At just 980 amino acids, CasX and CasY are smaller than Cas9, which comprises 1,053 amino acids. And because Banfield, working with Jennifer Doudna, demonstrated that CasX and CasY are functional, the two new enzymes are attractive in biotechnology settings. Smaller proteins are both easier to synthesize and to deliver into cells.
The full utility of CasX and CasY has yet to be shown, but the discovery of CasX and CasY by way of metagenomic search highlights the fact that our current CRISPR tools are drawn from a tiny segment of the bacterial world. The vast diversity of bacteria presents the possibility that there are many more CRISPR genes still undiscovered.
Unlike the Cas9 variants described previously, which were invented by deliberately modifying the Cas9 protein, Cpf1 is a distinct protein with a similar function to Cas9. Cpf1 belongs to the same family of CRISPR-associated endonucleases as Cas9 and, as such, shares many of Cas9’s functions, like its use of guide RNA to target a region of DNA and its double-strand severing ability. But Cpf1 performs these functions slightly differently than Cas9.
Some of Cpf1’s variations make it preferable to Cas9. One advantage is that Cpf1’s gRNA is a simpler, shorter structure, as well as easier to engineer than the gRNA for Cas9. A second advantage is that Cpf1 has a target motif of “TTN.” Whereas the key nucleotide sequence motif that Cas9 recognizes grants access to many regions of a typical genome, there are inevitably some regions that can’t be accessed because of a lack of adjacent di-guanines. Thus, Cpf1 opens up whole new DNA regions to CRISPR that weren’t previously accessible.
C2c2 is a CRISPR endonuclease that operates in a manner like Cas9 and Cpf1, but with a twist. Instead of precisely breaking targeted DNA sequences,C2c2 targets RNA sequences.
Because of how C2c2 ignores DNA in favor of RNA, it is useful in scenarios where transient effects are the goal. One of CRISPR-Cas9’s most appealing qualities is that it can introduce permanent and heritable edits into DNA. However, in many instances, permanent changes are not the desired outcome.
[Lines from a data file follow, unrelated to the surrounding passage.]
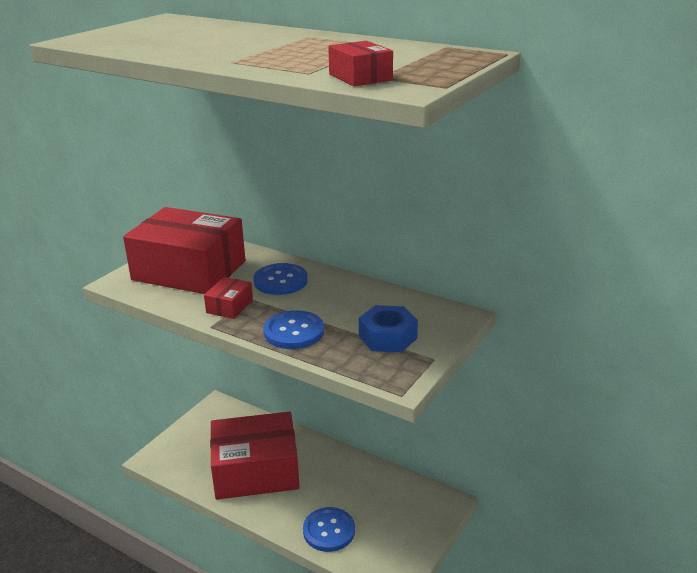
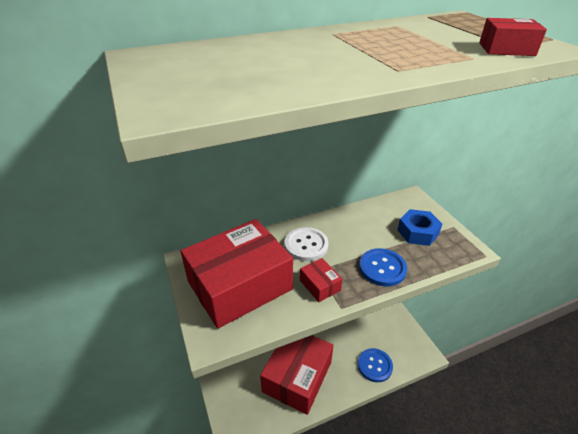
camera: 55 degrees left, 10 degrees up
(280, 281) = (306, 245): blue button -> white button

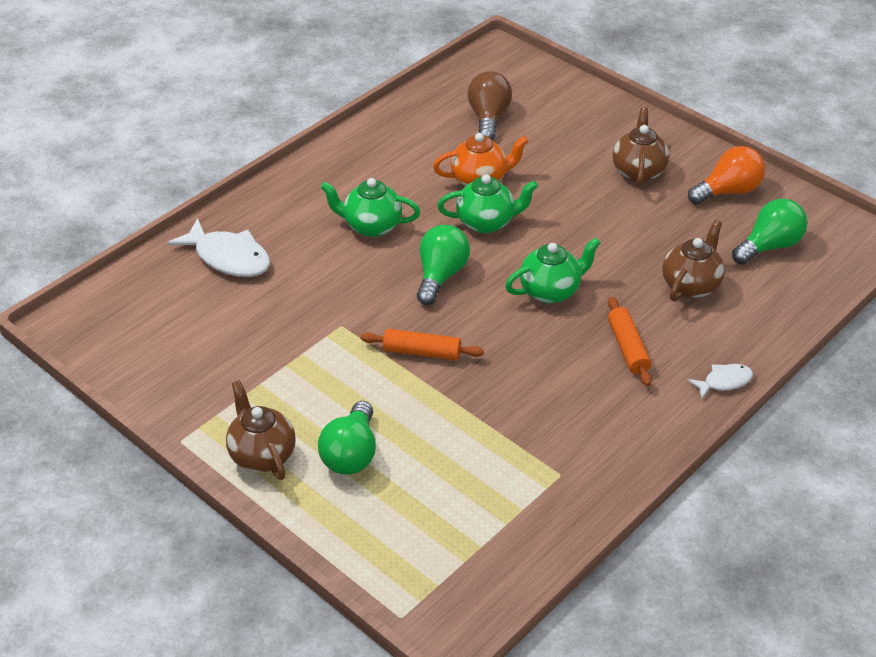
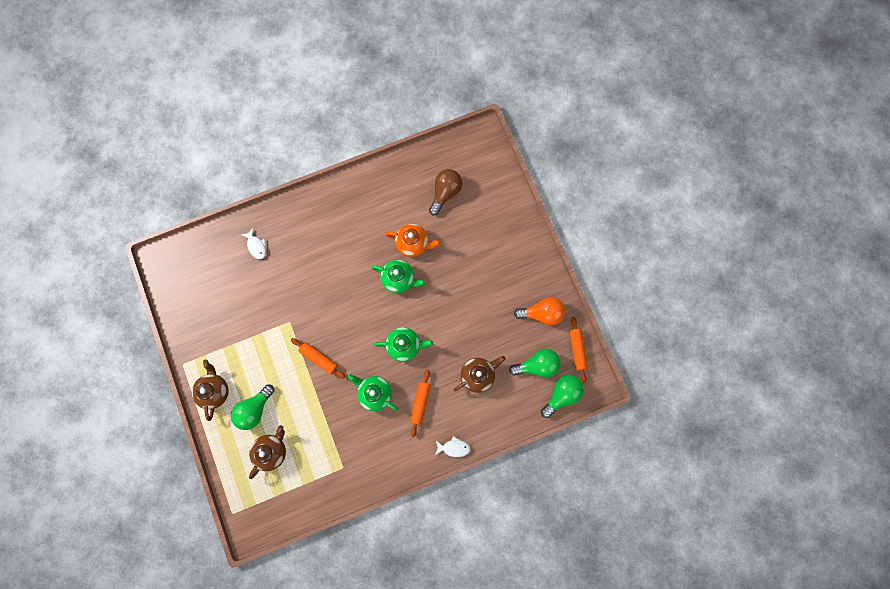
camera: 25 degrees right, 35 degrees up
(228, 258) = (256, 246): white fish -> white fish, size x0.55
(371, 226) = (338, 255): green teapot -> green teapot (375, 393)
(441, 275) = (355, 308): green light bulb -> green light bulb (561, 394)
(638, 171) = (502, 275): brown teapot -> brown teapot (271, 450)
(811, 211) = (577, 350): none -> orange rolling pin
With C2c2, researchers can transiently alter gene expression by cleaving RNA transcribed from a target gene.
However, unlike Cas9 and Cpf1 which make a cut and then disassociate from their target, C2c2 demonstrates “collateral effects” by which it cleaves other RNA molecules in its vicinity when activated. If C2c2 is to be developed into a precise RNA editing tool, these collateral effects need to be better understood and reigned in. On the other hand, researchers have shown these collateral effects make C2c2 a highly sensitive biosensor for viruses like Zika.
Future additions to the CRISPR toolbox
Gene editing with CRISPR methods is a highly active field of research. Scientists are continually searching for clever applications of these proteins that interact with DNA in living organisms. Undoubtedly, new tools in the CRISPR toolbox will emerge, presenting solutions to existing problems in biotechnology and leading to new methods that haven’t yet been imagined, just like how the implementation of Cas9 lowered barriers to gene editing research. This article will continue to be updated as the CRISPR toolbox evolves.